Step 2: Set Up OpenTelemetry in Your Application

  1. Configure the Tracer Provider: Setup a tracer provider with a resource identifier for your application.
from opentelemetry import trace
from opentelemetry.sdk.resources import Resource
from opentelemetry.sdk.trace import TracerProvider

# Define a resource for the tracer (essentially metadata that accompanies the traces)
resource = Resource(attributes={"service.name": "langchain-llm-service"})

# Set the global tracer provider
trace.set_tracer_provider(TracerProvider(resource=resource))
  1. Set Up Exporter and Span Processor: Choose an exporter based on where you want to send the trace data.

Using OTLP (default):

from opentelemetry.sdk.trace.export import BatchSpanProcessor
from opentelemetry.exporter.otlp.proto.grpc.trace_exporter import OTLPSpanExporter

# Configure the OTLP exporter
otlp_exporter = OTLPSpanExporter(
    endpoint="http://localhost:4317",
    insecure=True
)

# Create a batch span processor and add it to the tracer provider
span_processor = BatchSpanProcessor(otlp_exporter)
trace.get_tracer_provider().add_span_processor(span_processor)

Using Jaeger:

from opentelemetry.exporter.jaeger import JaegerExporter

# Configure the Jaeger exporter
jaeger_exporter = JaegerExporter(
    agent_host_name='localhost',
    agent_port=6831,
)

trace.get_tracer_provider().add_span_processor(
    BatchSpanProcessor(jaeger_exporter)
)

Using Zipkin:

from opentelemetry.exporter.zipkin import ZipkinExporter

# Configure the Zipkin exporter
zipkin_exporter = ZipkinExporter(
    endpoint="http://localhost:9411/api/v2/spans",
)

trace.get_tracer_provider().add_span_processor(
    BatchSpanProcessor(zipkin_exporter)
)
  1. Get a Tracer: Obtain a tracer instance with a specific name for your application component.
tracer = trace.get_tracer(__name__)

Step 3: Instrument Your Langchain Application

Integrate tracing logic into your Langchain application components where you want to observe the execution.

from langchain import Langchain

# Example function to be traced
def predict_weather():
    with tracer.start_as_current_span("predict-weather-function-span"):
        # Simulating a Langchain prediction call
        response = Langchain().predict("What is the weather today?")
        print(response)
        return response

# Using traces in a Langchain component
def main():
    with tracer.start_as_current_span("main-span"):
        predict_weather()

if __name__ == "__main__":
    main()

Step 4: Configure the OpenTelemetry Collector
  1. Installation: Download and install the OpenTelemetry Collector. Follow OpenTelemetry Collector documentation for the setup.
  2. Configuration: Configure the collector (collector.yaml or equivalent configuration file) to receive traces and export to your observability backend (e.g., Jaeger or Zipkin).

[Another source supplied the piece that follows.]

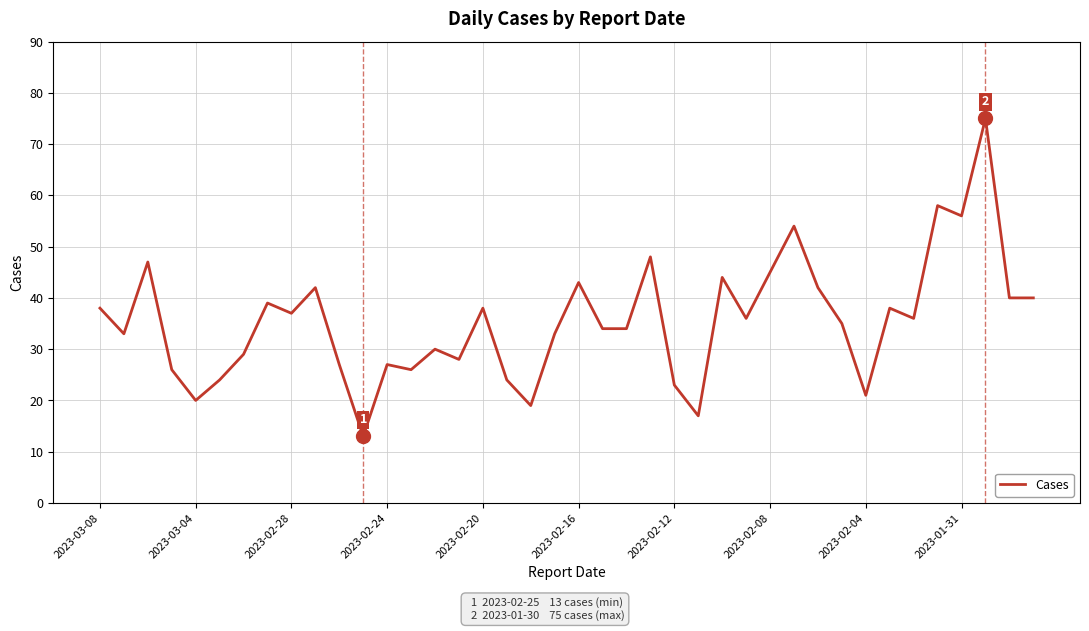

What is the greatest value displayed?

75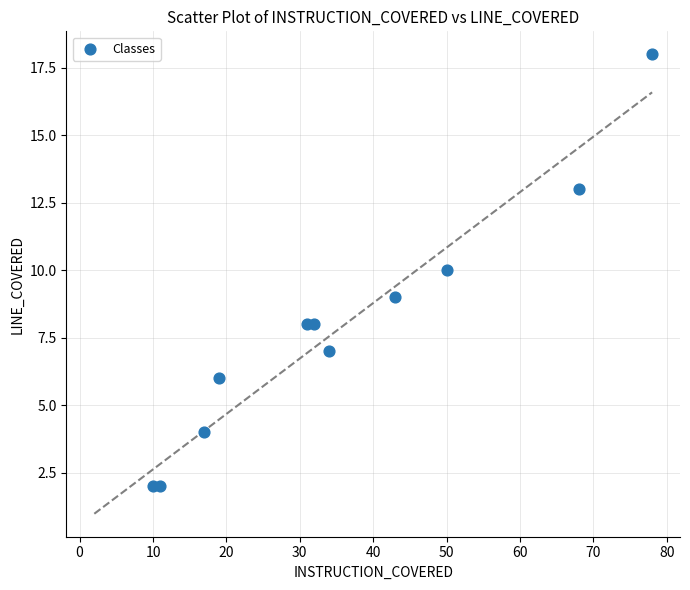

What is the range of Y values (max minus min)?

16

Example configuration for receiving OTLP trace data and exporting to Jaeger:

receivers:
  otlp:
    protocols:
      grpc:

exporters:
  jaeger:
    endpoint: "localhost:14250"
    insecure: true

service:
  pipelines:
    traces:
      receivers: [otlp]
      exporters: [jaeger]

Run the collector using:

otelcol --config collector.yaml

Step 5: Test and Validate
  1. Run the Application: Execute your Python application to start generating traces.
python your_langchain_app.py

Monitor Traces in Backend:

Visit the Jaeger UI (http://localhost:16686) or Zipkin UI (http://localhost:9411) to view the incoming trace data.

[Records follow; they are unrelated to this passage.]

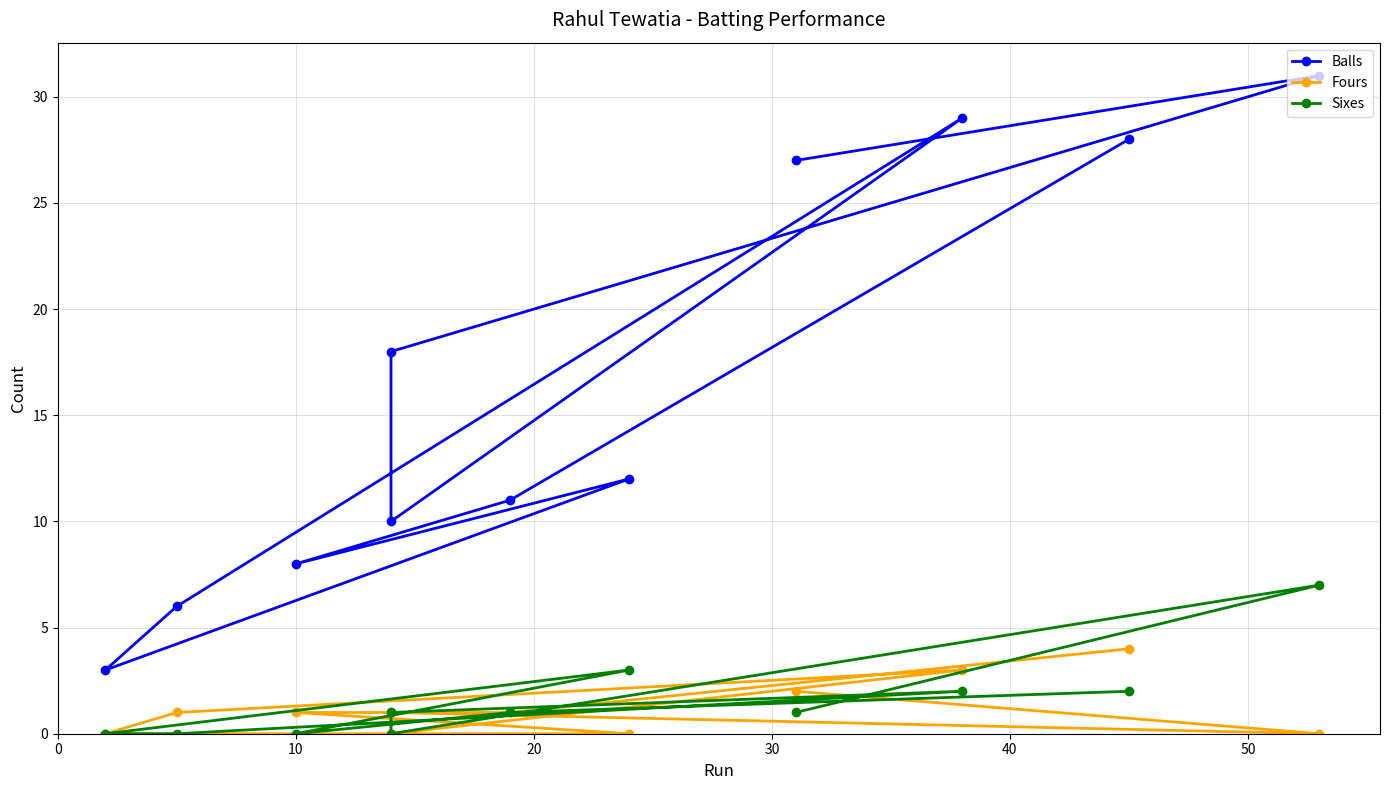

Reading right to left, list all the values displayed in this chart.

Balls: 28	11	8	12	3	6	29	10	18	31	27
Fours: 4	1	1	0	0	1	3	0	1	0	2
Sixes: 2	1	0	3	0	0	2	1	0	7	1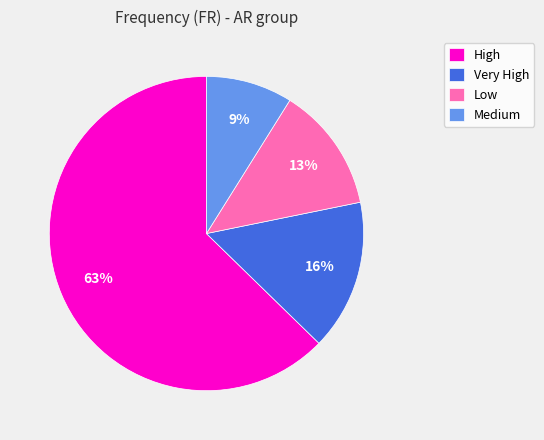

Is it true that Low is 18% of the pie?

False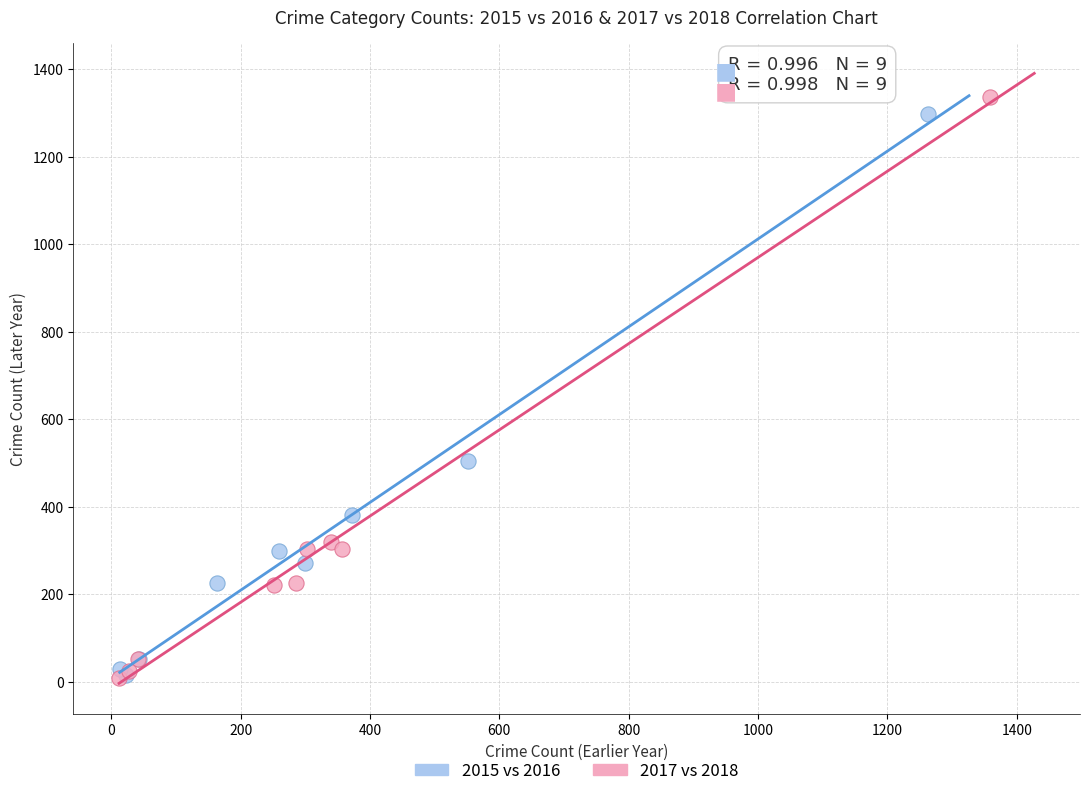

Which series has the widest spread of Y values?

2017 vs 2018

Step 6: Adjust and Monitor
  • Sampling Configuration: Adjust sampling rates using probability samplers if required. This is controlled in the tracer provider.
from opentelemetry.sdk.trace.sampling import AlwaysOnSampler

trace.get_tracer_provider().sampler = AlwaysOnSampler()
  • Resource Attributes: Enrich traces with additional resource attributes to help with filtering and querying.
  • Context Propagation: Ensure distributed tracing context is propagated accurately across different services. Utilize OpenTelemetry context propagation for HTTP clients, gRPC, etc.
Conclusion

By following these steps, you should be able to trace your Python application using Langchain and monitor the traces using OpenTelemetry. Ensure you adjust configurations as per your environment requirements, and refer to OpenTelemetry official documentation for advanced features and settings.